Cerevance's CVN058 Achieves Primary Endpoint in Phase Ib Schizophrenia Cognition Study
BOSTON, Nov. 16, 2020 (GLOBE NEWSWIRE) -- Cerevance, a private drug discovery and development company focused on brain diseases, today announced positive results from a Phase 1b clinical trial evaluating the company’s oral compound, CVN058, in a biomarker study evaluating its potential as a treatment for cognitive impairment associated with schizophrenia (CIAS).
“A single dose of CVN058 elicited a statistically significant improvement in mismatch negativity (MMN), an auditory evoked potential generated in the cerebral cortex that is typically impaired in schizophrenics,” noted David H. Margolin, M.D., Ph.D., senior vice president of clinical and translational medicine at Cerevance. “The normalization of MMN brainwaves, a biomarker of cortical dysfunction, leads us to believe our approach can potentially improve diverse aspects of cognition in schizophrenic patients.”
CVN058 is a novel, brain-penetrant, small-molecule antagonist of the type 3 receptor for serotonin, an important neurotransmitter. The Phase 1b, double-blind, placebo-controlled, three-period cross-over study evaluated CVN058 target engagement in the cerebral cortex by measuring mismatch negativity (MMN) as a pharmacodynamic marker.
Nineteen male and female subjects with schizophrenia or schizoaffective disorder, aged 18 to 50 years old, received a single oral dose of CVN058 (low-dose, 15 mg or 75 mg; high-dose, 150 mg) or matching placebo at each study visit. MMN and other cortical biomarkers were recorded in the hours after dosing. The sequence in which a subject took each f the three regimens was randomized, with a minimum of a seven-day washout between doses. These treatments had no serious or severe adverse effects.
The number of diagnosed prevalent cases of schizophrenia with comorbid cognitive impairment is expected to exceed 4 million in the seven major pharmaceutical markets in 2022. Cognitive impairment associated with schizophrenia (CIAS)—which may include deficits in attention, working memory and executive function—has a negative impact on patients’ quality of life and ability to function. Although cognitive symptoms in schizophrenia are well characterized, no formal diagnostic criteria exist. Furthermore, no pharmacological agents are approved to treat the condition, and no marketed therapy tested to date has established clear, meaningful efficacy, which underscores the difficulty of drug development in this arena and accentuates the need for proven treatment options.
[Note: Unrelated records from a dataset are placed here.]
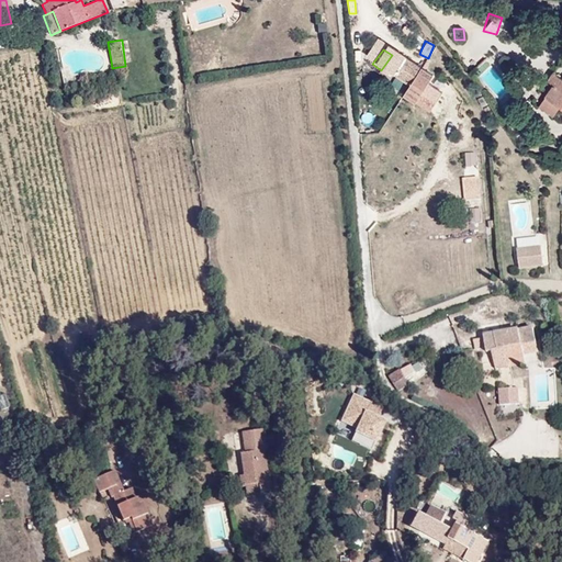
[(427,79),(392,55),(381,70),(414,94),(427,79)]
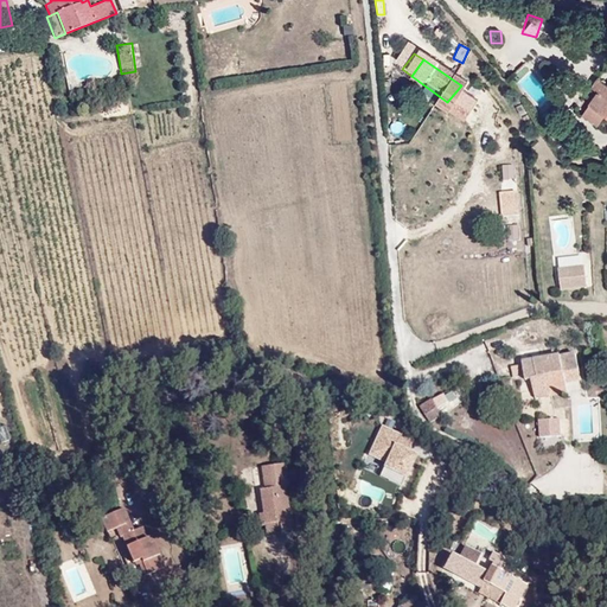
[(595,95),(589,103),(606,115),(606,83),(596,77),(590,85),(596,90),(595,95)]
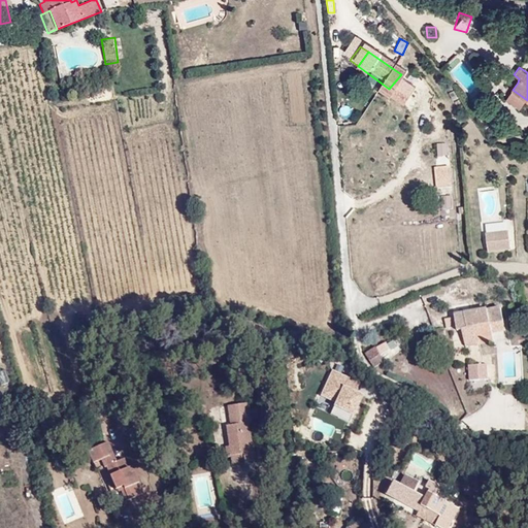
[(526,99),(513,90),(507,97),(520,107),(526,99)]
“The cognitive impairment experienced by many patients with schizophrenia desperately needs an effective treatment,” said Daniel C. Javitt, M.D., Ph.D., lead investigator and a world-renowned researcher in the study of schizophrenia and cognition. Dr. Javitt directs the Schizophrenia Research Program at the Nathan S. Kline Institute for Psychiatric Research and is also Professor and Director of the Division of Experimental Therapeutics in the Department of Psychiatry and Neuroscience at Columbia University College of Physicians and Surgeons. “We are very encouraged by CVN058’s results in our MMN translational study and look forward to confirming its potential cognitive benefits in future clinical trials.”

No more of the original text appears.